ВЫБРАННЫЙ ОТРЫВОК:
Оставляя в стороне вопрос о качественном отличии нашего времени от предыдущих исторических эпох, мы видим, по крайней мере, что в наше время возросла общая сумма человеческой жизни, и, весьма естественно, вместе с суммою положительного и доброго в ней должна увеличиться сумма отрицательного и дурного. В прежние времена лишь немногие жили, а все остальное сливалось в безразличные и сплошные массы. Теперь с каждым поколением умножается число живущих, и из сплошной массы беспрерывно выделяются разнообразные личности, и каждая из них привносит свою долю доброго и свою неизбежную долю дурного. Но в общем яснее и решительнее обнаруживаются великие законы истории, ее смысл и пути Провидения. Дух християнства носится над всем и склоняет к своим целям даже то, что является как бы противодействием ему и его отрицанием. Посреди всеобщего брожения остается незыблем камень церкви; но ее положение, ее отношения к окружающему миру обозначаются с каждым днем удовлетворительнее и чище. С каждым днем устраняются и отбрасываются орудия механического поддержания или насильственного распространения веры; все более и более дело это предоставляется опыту жизни и свободному убеждению.
Посреди этой страшной многосложности явлений, характеризующих наше время, особенную цену имеет слово людей, способных понимать связь времен или хранящих завет вечной истины. Необходимо, чтобы посреди этого множества разнообразных интересов, из которых каждый тянет в свою сторону, был достойно и могущественно представлен интерес чисто духовный, интерес церкви. И он может успешно действовать не механическим стеснением других интересов, а неослабным старанием занять свое место в умах, живым напоминанием о себе, достойным заявлением себя во всех сферах человеческой деятельности и мысли. Нет даже особенной надобности беспрестанно спорить, препираться и преследовать заблуждения и ошибки; полемический элемент важен, но не в нем главная сила; гораздо важнее деятельность положительная. Чем больше будет сказано и сделано такого, что должно занять ум, что не может не возбудить внимания, что способно поддержать и укрепить борющуюся мысль, что в силах бросить свет на жизнь и помочь жизненному опыту, то все пойдет впрок, все окажет свое действие и увеличит силу духовного интереса как в общих тяготениях времени, так и в отдельных людях. Но слово, которое хочет представлять собою духовное начало, должно быть, но крайней мере, не ниже общего уровня; на представителях этого интереса лежит еще гораздо большая ответственность, чем на всяком другом; от них еще более требуется разборчивости в средствах, чистоты и достоинства в тоне, правдивости во всех показаниях. Вот почему мы радуемся размножению у нас духовных изданий, более или менее соответствующих этим требованиям. Нам кажется, что именно теперь наступает пора для православной церкви с особенною силой заявить свое существование в мире, и также пора еще обширнее и плодотворнее действовать в общественном быте нашего отечества.

ИЗВЛЕЧЁННЫЕ ДАННЫЕ:
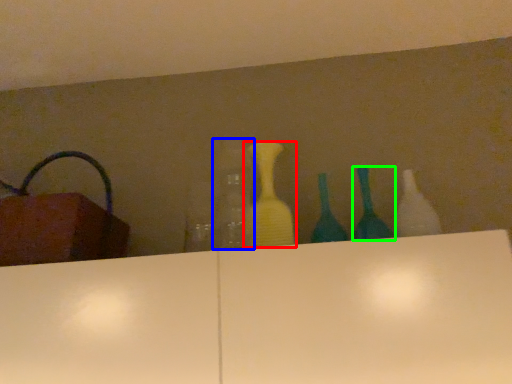
Question: Based on their relative distances, which object is nearer to bottle (highlighted by a red box)? Choose from bottle (highlighted by a blue box) and bottle (highlighted by a green box).

Choices:
 (A) bottle
 (B) bottle

Answer: (A)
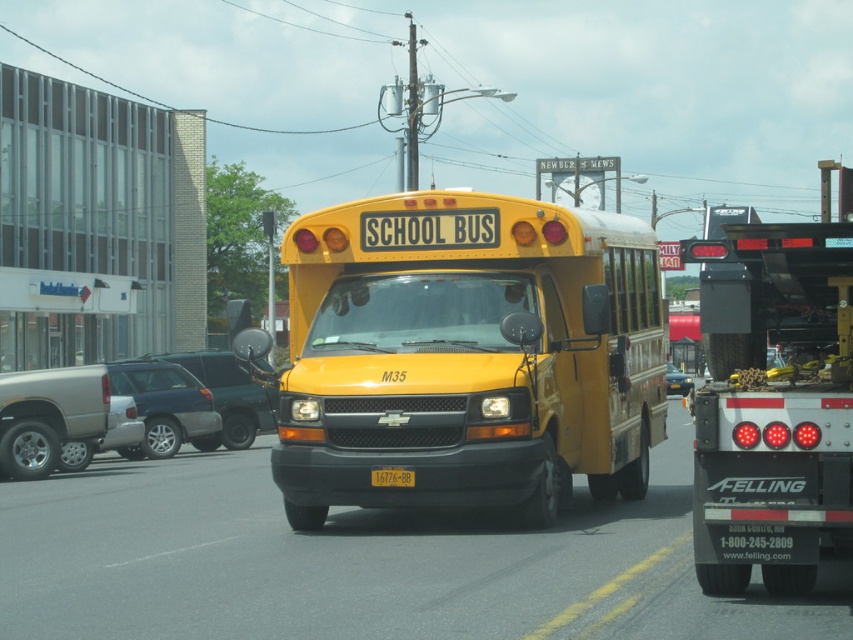
You are a pedestrian standing on the sidewalk and want to cross the street. You see the yellow matte school bus at center and the black rubber tow truck at right. Which vehicle is higher from the ground?

The yellow matte school bus at center is above the black rubber tow truck at right, so the yellow matte school bus at center is higher from the ground.

You are a pedestrian standing at the crosswalk and see a satin black sedan at center and a metallic blue sedan at center. Which car should you wait behind while crossing the street?

You should wait behind the metallic blue sedan at center because the satin black sedan at center is in front of it, meaning the metallic blue sedan is further back and closer to the crosswalk.

You are a delivery driver who needs to park your truck between the two points marked as point [561,416] and point [753,273]. Which point should you park closer to ensure you are positioned behind the school bus?

You should park closer to point [753,273] because point [561,416] is behind point [753,273], meaning that positioning near the latter keeps you in front of the school bus.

ЗАДАНИЯ:
1) Что, согласно отрывку о роли церкви в современности, гораздо важнее полемического элемента?
2) Перескажите выбранный отрывок в двух предложениях.
Опирайтесь только на выбранный отрывок.

ОТВЕТЫ НА ЗАДАНИЯ:
1) Гораздо важнее положительная деятельность.

2) В наше время возросла общая сумма человеческой жизни, и вместе с добрым умножается дурное, однако положение церкви обозначается всё чище, а дело веры всё более предоставляется опыту жизни и свободному убеждению. Поэтому особую цену имеет слово, достойно представляющее духовный интерес церкви не стеснением других интересов, а положительной деятельностью, и в отрывке выражена радость по поводу размножения духовных изданий, поскольку настаёт пора православной церкви с особенной силой заявить о своём существовании.